***** Exercise inputs *****
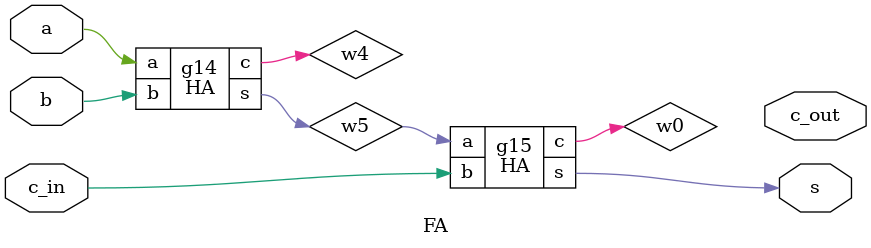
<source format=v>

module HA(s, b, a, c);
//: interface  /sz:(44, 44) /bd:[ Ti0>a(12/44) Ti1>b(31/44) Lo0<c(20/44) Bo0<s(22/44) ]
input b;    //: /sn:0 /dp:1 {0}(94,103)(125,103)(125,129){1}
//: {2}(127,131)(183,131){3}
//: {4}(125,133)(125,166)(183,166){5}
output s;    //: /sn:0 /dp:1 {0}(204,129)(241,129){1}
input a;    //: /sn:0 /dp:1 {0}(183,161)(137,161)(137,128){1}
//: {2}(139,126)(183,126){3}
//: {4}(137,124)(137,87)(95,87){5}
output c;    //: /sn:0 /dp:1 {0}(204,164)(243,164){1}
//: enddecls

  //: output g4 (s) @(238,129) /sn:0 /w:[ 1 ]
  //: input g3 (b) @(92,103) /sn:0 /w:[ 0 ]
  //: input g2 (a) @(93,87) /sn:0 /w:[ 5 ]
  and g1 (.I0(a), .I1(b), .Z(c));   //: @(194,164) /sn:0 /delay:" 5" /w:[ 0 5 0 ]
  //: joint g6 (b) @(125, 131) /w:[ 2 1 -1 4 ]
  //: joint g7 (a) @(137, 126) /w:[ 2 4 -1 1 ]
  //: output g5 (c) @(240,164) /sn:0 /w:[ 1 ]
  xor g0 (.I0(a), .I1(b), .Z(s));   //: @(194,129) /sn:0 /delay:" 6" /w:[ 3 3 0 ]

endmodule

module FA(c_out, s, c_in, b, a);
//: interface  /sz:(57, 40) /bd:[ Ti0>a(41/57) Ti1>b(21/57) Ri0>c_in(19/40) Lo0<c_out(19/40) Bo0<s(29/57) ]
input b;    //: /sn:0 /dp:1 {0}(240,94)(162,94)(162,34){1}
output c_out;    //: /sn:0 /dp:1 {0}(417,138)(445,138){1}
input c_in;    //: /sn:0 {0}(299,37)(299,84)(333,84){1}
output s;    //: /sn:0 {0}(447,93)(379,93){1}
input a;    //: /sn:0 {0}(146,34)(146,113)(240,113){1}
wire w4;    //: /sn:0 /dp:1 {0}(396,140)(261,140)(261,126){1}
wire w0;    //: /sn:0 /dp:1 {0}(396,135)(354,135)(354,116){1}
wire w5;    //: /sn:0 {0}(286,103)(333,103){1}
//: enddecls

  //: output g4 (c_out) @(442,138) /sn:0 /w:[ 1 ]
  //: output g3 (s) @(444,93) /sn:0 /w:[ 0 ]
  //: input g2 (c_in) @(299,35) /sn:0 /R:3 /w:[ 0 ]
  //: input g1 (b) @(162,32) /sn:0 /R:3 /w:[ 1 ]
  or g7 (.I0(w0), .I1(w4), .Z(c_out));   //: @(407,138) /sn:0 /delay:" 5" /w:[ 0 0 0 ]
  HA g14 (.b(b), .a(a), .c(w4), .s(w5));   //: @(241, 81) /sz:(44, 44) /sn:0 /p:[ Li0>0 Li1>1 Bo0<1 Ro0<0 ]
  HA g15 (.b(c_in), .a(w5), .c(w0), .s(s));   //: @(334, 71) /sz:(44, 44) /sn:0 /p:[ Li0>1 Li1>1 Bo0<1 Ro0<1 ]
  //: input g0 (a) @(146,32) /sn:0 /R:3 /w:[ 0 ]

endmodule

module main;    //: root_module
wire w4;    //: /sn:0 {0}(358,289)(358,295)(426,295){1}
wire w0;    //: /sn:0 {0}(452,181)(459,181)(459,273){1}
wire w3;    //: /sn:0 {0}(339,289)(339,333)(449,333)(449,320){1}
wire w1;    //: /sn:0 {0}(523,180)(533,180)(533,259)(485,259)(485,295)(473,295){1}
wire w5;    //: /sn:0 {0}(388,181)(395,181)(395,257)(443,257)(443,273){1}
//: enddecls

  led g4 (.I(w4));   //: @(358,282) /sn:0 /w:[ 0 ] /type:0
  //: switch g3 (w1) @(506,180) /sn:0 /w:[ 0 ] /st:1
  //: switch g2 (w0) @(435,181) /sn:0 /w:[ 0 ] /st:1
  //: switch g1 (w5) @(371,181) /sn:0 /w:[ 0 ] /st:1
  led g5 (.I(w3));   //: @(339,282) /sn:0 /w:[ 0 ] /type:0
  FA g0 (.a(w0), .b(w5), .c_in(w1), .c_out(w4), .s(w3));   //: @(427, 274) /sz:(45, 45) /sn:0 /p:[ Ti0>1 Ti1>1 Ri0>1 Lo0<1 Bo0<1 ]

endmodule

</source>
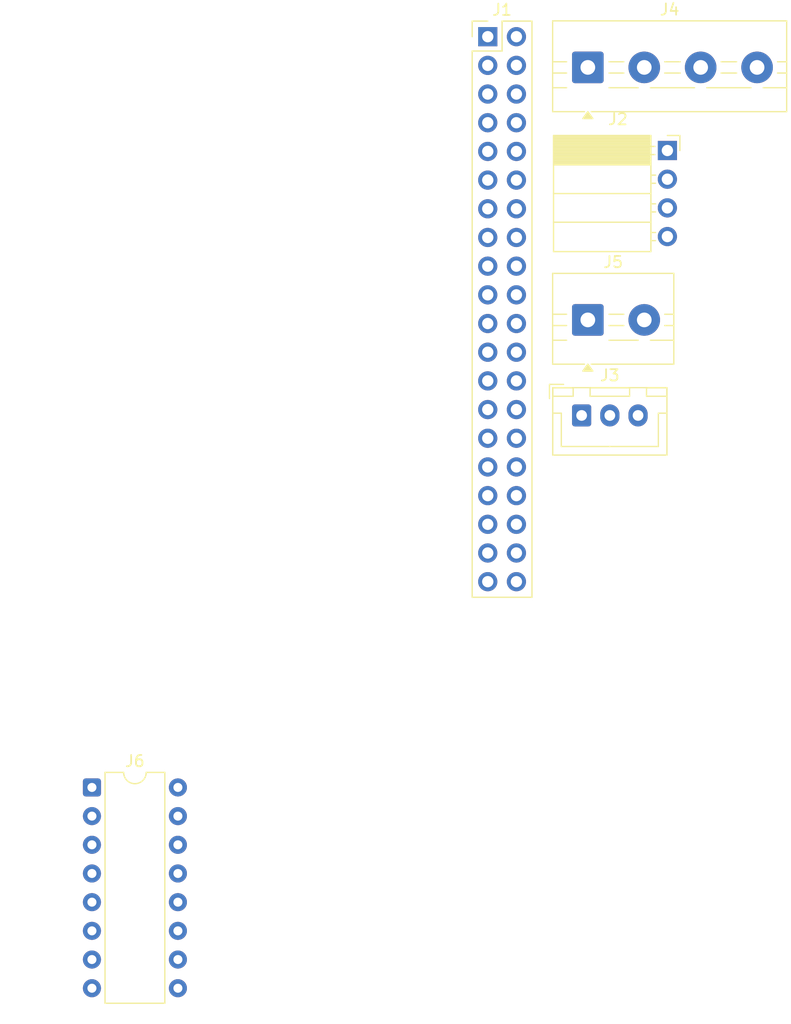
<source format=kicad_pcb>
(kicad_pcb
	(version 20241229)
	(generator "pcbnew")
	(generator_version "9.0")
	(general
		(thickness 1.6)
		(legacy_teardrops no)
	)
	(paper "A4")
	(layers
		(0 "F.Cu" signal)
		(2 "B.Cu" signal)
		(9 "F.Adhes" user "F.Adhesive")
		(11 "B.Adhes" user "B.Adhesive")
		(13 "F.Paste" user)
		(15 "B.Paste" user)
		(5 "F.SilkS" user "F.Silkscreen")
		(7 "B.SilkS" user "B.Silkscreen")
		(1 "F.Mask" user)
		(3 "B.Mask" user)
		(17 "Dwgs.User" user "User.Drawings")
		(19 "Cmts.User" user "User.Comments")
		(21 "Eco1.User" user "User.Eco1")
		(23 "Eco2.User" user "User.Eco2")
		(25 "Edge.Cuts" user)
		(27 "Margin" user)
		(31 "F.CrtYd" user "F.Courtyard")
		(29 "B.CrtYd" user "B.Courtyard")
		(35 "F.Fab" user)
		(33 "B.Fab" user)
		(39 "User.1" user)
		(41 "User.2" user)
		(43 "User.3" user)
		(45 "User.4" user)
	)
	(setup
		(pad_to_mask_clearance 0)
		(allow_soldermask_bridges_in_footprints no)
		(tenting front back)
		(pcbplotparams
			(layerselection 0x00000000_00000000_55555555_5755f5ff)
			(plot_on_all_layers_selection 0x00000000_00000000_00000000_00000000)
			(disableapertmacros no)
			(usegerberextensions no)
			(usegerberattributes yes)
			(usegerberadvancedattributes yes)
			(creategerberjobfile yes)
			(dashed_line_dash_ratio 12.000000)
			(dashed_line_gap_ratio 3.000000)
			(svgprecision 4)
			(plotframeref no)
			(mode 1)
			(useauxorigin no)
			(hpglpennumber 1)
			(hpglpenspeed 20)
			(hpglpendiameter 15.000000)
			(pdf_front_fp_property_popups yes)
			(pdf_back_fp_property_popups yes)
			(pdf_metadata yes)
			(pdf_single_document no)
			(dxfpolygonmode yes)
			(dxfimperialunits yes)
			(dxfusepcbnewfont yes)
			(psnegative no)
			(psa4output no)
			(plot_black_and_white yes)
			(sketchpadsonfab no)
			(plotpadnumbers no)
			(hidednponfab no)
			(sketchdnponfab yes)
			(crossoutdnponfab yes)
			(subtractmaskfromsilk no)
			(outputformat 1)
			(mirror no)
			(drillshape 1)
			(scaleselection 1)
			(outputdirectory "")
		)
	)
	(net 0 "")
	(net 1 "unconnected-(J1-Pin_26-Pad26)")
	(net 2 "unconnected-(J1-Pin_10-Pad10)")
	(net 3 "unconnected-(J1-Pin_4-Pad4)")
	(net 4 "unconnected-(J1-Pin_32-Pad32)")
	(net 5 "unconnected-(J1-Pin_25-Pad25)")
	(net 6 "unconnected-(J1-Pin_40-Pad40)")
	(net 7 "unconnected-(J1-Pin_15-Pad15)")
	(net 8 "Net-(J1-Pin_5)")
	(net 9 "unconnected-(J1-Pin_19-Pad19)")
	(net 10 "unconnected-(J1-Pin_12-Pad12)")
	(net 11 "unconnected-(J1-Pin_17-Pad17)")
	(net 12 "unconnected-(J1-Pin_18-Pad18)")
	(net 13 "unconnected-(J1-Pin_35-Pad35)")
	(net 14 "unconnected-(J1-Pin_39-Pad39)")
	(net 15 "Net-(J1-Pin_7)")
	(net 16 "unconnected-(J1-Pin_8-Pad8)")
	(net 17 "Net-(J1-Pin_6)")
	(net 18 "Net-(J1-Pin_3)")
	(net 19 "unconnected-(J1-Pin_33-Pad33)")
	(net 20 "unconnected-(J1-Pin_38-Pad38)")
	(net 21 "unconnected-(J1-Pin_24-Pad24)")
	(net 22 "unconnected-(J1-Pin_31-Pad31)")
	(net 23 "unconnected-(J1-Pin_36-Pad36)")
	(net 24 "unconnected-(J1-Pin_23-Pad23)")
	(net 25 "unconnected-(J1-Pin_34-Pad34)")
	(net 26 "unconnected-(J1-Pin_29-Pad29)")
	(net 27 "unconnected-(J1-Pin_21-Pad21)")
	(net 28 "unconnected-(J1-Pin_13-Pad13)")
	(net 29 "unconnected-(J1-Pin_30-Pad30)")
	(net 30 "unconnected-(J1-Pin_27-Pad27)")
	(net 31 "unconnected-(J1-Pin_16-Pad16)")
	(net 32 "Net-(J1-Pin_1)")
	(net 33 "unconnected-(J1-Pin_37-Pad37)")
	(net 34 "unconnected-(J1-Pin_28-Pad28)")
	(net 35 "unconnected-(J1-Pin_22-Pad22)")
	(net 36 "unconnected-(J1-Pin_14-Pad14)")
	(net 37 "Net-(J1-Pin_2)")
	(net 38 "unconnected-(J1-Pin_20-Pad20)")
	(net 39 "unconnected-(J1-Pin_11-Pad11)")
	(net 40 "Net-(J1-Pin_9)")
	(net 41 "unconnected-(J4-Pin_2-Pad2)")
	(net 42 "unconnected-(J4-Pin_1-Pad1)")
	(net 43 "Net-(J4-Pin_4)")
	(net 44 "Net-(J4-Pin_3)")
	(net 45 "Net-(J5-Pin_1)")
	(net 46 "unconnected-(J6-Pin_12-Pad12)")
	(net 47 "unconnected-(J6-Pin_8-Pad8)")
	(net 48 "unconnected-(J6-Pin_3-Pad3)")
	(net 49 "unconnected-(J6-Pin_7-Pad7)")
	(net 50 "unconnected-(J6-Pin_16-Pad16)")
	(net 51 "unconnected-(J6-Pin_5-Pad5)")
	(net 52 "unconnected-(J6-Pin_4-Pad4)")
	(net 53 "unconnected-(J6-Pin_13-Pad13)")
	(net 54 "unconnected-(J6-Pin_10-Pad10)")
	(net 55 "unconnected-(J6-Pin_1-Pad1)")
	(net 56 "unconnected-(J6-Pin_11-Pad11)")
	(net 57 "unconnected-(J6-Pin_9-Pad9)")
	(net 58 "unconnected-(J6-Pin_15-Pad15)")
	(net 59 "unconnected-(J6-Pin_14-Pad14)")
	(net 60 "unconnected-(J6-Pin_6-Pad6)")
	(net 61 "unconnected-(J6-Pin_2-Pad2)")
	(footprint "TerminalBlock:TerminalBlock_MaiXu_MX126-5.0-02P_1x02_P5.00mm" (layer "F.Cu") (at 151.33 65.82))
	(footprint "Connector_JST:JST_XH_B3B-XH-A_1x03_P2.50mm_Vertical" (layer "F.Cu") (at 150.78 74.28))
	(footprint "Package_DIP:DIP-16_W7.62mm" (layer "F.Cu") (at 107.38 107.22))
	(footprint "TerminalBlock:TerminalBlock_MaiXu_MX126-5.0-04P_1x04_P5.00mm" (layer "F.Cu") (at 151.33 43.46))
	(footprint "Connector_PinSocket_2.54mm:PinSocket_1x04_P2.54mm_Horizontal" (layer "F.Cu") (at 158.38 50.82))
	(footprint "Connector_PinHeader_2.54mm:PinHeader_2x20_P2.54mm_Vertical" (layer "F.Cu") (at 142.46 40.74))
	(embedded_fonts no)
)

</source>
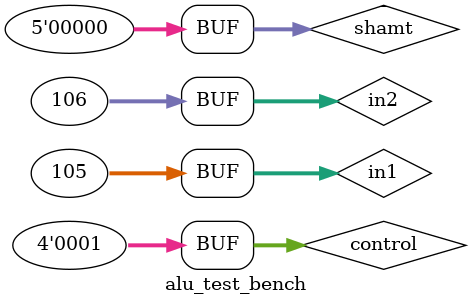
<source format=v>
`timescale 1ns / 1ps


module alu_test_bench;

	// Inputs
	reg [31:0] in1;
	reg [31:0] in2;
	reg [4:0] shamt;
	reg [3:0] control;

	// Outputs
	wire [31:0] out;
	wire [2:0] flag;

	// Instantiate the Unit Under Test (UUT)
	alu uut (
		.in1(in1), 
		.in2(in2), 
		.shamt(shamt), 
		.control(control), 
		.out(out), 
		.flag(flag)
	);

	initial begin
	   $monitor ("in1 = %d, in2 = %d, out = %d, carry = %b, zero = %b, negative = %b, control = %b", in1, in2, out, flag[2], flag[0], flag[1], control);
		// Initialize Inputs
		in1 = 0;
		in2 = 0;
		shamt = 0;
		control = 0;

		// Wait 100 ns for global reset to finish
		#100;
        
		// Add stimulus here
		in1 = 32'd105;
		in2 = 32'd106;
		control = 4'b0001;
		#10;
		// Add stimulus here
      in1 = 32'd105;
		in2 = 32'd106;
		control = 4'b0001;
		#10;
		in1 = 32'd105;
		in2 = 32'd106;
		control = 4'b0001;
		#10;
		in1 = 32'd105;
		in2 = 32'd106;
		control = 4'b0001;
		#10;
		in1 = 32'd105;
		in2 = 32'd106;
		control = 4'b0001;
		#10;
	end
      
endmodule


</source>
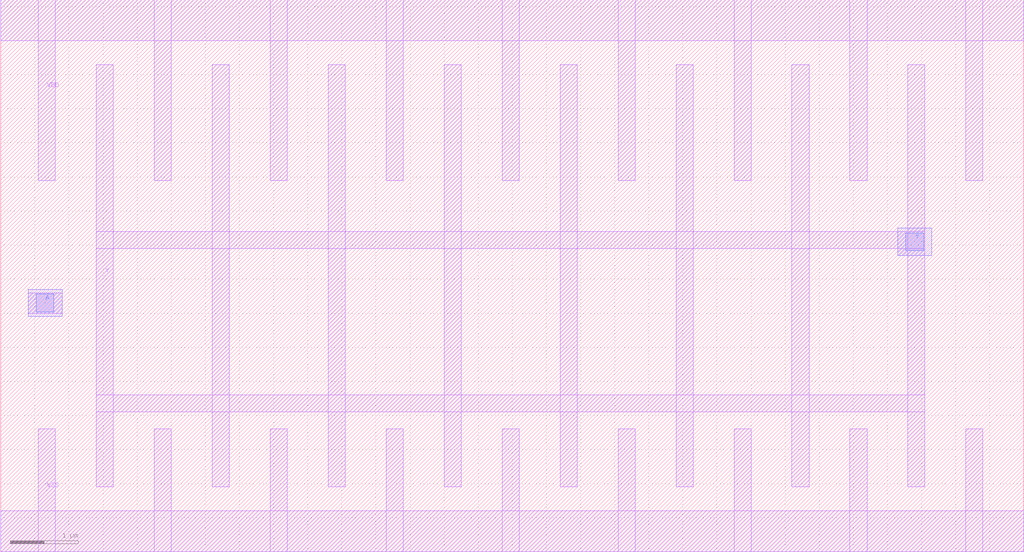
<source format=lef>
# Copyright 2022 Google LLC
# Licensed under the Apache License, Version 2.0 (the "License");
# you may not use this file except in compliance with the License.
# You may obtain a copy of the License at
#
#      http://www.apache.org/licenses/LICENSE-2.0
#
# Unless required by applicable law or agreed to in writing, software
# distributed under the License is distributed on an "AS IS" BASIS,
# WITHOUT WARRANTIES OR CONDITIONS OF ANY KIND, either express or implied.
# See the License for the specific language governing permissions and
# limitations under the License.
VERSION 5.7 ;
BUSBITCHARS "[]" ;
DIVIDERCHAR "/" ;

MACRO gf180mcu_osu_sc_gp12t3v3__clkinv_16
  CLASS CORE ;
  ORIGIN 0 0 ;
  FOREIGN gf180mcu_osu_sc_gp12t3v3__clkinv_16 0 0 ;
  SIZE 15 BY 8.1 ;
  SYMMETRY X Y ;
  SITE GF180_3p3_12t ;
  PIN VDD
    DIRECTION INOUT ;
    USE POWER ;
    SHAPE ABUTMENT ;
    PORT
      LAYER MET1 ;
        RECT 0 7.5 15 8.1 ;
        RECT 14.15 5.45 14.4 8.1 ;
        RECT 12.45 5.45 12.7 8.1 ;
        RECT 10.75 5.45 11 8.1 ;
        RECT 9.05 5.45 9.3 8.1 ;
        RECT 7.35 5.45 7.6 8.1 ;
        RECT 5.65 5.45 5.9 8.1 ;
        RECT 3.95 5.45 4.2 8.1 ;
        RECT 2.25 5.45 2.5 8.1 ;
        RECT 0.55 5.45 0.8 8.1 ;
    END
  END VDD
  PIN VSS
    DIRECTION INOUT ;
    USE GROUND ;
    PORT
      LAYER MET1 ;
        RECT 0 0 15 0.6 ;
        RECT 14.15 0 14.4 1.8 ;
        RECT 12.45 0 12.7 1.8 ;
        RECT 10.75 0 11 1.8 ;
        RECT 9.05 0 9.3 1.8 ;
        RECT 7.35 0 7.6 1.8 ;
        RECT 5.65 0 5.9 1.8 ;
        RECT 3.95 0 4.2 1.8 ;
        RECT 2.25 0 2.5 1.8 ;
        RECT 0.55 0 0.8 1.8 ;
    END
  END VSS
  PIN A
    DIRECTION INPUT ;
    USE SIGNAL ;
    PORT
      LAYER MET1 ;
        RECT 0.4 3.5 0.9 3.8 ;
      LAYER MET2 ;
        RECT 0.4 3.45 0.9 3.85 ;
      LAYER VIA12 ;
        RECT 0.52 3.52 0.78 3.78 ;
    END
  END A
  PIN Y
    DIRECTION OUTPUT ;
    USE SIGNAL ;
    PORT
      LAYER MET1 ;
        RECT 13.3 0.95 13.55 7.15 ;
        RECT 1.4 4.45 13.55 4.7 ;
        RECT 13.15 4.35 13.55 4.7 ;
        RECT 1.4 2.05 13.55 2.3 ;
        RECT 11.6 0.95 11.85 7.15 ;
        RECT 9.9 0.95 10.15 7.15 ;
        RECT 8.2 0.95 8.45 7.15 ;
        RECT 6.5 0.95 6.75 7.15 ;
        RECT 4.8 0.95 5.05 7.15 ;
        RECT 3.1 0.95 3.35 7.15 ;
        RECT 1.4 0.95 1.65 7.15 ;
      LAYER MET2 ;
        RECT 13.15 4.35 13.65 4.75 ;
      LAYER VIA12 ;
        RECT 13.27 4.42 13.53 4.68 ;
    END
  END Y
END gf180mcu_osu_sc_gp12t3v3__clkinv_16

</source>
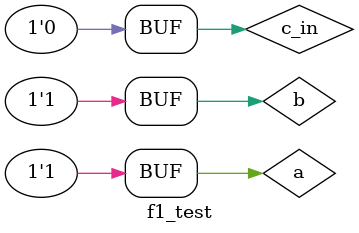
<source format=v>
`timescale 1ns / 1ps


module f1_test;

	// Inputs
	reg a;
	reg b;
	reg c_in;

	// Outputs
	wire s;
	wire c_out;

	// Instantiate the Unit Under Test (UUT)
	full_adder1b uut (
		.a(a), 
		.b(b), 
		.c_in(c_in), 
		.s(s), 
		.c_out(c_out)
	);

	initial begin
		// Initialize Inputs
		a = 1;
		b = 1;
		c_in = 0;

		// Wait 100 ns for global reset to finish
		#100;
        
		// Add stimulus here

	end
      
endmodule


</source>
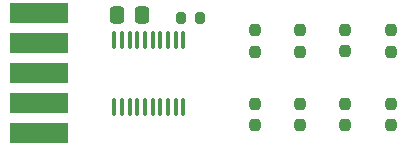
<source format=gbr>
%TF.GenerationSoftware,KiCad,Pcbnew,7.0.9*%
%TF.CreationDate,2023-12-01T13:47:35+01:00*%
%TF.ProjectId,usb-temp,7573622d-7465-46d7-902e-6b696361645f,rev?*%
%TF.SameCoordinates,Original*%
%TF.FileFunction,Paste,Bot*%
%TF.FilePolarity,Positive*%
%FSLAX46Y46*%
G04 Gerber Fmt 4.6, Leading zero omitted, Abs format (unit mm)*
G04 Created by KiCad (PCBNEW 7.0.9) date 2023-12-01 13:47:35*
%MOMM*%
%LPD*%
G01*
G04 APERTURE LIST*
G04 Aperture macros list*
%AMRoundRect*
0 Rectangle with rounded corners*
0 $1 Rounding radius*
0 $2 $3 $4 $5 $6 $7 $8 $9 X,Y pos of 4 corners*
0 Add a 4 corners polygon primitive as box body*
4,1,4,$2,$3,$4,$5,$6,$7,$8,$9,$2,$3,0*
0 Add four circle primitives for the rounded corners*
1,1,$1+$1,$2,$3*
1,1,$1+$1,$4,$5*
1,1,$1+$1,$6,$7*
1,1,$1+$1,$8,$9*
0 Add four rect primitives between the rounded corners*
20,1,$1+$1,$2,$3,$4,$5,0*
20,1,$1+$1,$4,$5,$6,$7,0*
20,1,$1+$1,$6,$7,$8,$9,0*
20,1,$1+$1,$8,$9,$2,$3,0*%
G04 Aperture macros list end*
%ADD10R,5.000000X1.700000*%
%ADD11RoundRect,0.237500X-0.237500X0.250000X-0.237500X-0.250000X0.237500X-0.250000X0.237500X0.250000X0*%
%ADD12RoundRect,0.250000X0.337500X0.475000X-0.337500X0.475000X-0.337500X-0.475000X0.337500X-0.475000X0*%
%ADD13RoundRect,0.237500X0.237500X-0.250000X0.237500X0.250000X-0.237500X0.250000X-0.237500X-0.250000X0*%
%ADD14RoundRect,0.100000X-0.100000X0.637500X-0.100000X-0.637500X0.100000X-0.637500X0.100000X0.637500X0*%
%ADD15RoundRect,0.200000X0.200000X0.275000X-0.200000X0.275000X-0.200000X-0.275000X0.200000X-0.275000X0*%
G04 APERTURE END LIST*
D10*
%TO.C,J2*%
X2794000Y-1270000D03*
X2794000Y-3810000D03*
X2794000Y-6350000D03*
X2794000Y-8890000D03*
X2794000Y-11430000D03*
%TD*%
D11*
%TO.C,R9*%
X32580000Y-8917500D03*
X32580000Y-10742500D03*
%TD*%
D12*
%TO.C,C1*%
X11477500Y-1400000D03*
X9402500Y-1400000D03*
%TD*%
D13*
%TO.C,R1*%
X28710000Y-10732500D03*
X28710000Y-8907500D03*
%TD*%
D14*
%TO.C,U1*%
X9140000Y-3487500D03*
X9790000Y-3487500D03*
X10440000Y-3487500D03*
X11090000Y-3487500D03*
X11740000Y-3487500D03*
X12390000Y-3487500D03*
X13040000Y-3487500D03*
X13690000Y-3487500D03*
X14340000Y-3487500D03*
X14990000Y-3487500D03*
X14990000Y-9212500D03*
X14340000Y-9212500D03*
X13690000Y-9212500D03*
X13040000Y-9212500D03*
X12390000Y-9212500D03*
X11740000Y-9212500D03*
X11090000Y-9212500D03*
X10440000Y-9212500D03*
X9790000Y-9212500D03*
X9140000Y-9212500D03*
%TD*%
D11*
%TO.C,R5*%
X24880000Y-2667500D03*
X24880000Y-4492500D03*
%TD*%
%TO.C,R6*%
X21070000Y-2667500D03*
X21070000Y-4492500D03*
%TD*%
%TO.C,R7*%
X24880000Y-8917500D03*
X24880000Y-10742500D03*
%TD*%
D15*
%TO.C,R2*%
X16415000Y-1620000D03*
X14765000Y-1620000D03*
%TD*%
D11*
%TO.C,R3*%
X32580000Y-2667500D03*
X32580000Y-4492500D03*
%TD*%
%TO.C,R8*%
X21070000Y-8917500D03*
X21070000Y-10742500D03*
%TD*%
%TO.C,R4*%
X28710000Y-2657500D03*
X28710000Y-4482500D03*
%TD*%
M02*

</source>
*****
Aim of the exercise:
Copy out the lines above, from the one holding "X9790000Y-9212500D03*" through the final line, with no other lines.

Result of this exercise:
X9790000Y-9212500D03*
X9140000Y-9212500D03*
%TD*%
D11*
%TO.C,R5*%
X24880000Y-2667500D03*
X24880000Y-4492500D03*
%TD*%
%TO.C,R6*%
X21070000Y-2667500D03*
X21070000Y-4492500D03*
%TD*%
%TO.C,R7*%
X24880000Y-8917500D03*
X24880000Y-10742500D03*
%TD*%
D15*
%TO.C,R2*%
X16415000Y-1620000D03*
X14765000Y-1620000D03*
%TD*%
D11*
%TO.C,R3*%
X32580000Y-2667500D03*
X32580000Y-4492500D03*
%TD*%
%TO.C,R8*%
X21070000Y-8917500D03*
X21070000Y-10742500D03*
%TD*%
%TO.C,R4*%
X28710000Y-2657500D03*
X28710000Y-4482500D03*
%TD*%
M02*

</source>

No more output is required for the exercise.